▶ [Aim of the task]
From the line containing "[291,212,336,229] 21(2), ->" down to the last line of the records below, give every line again without any change.

▶ [Data provided]
# # #

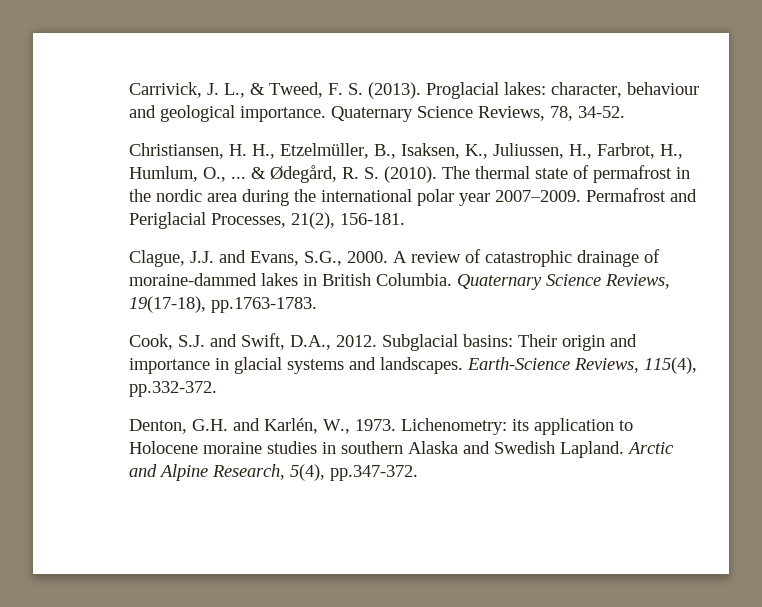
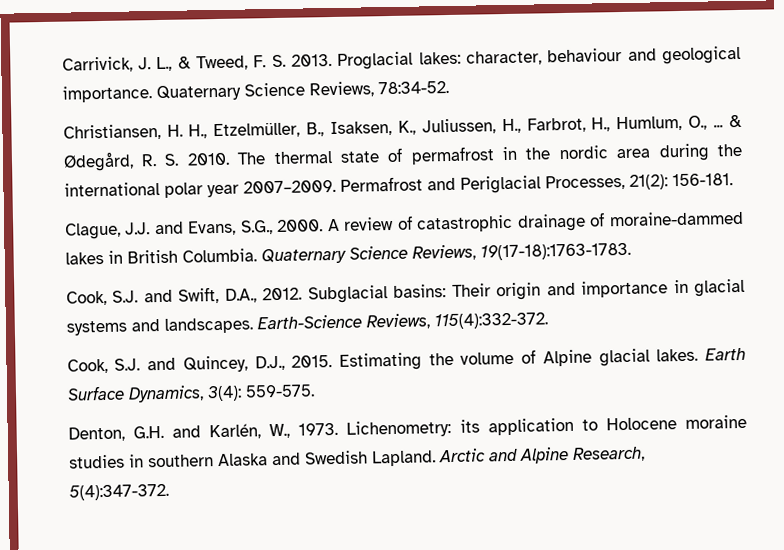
[368,82,422,99] (2013). -> [291,54,333,67] 2013.
[550,106,626,121] 78, 34-52. -> [377,80,449,95] 78:34-52.
[384,166,438,183] (2010). -> [186,152,230,166] 2010.
[291,212,336,229] 21(2), -> [628,174,668,190] 21(2):
[129,296,318,313] 19(17-18), pp.1763-1783. -> [479,242,631,261] 19(17-18):1763-1783.
[644,357,698,374] [129,381,218,397] 115(4), pp.332-372. -> [433,312,548,330] [66,347,747,374] [66,384,315,403] 115(4):332-372. // Cook, S.J. and Quincey, D.J., 2015. Estimating the volume of Alpine glacial lakes. Earth Surface Dynamics, 3(4): 559-575.
[290,464,419,481] 5(4), pp.347-372. -> [68,483,169,501] 5(4):347-372.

# # #

▶ [Output for this exercise]
[291,212,336,229] 21(2), -> [628,174,668,190] 21(2):
[129,296,318,313] 19(17-18), pp.1763-1783. -> [479,242,631,261] 19(17-18):1763-1783.
[644,357,698,374] [129,381,218,397] 115(4), pp.332-372. -> [433,312,548,330] [66,347,747,374] [66,384,315,403] 115(4):332-372. // Cook, S.J. and Quincey, D.J., 2015. Estimating the volume of Alpine glacial lakes. Earth Surface Dynamics, 3(4): 559-575.
[290,464,419,481] 5(4), pp.347-372. -> [68,483,169,501] 5(4):347-372.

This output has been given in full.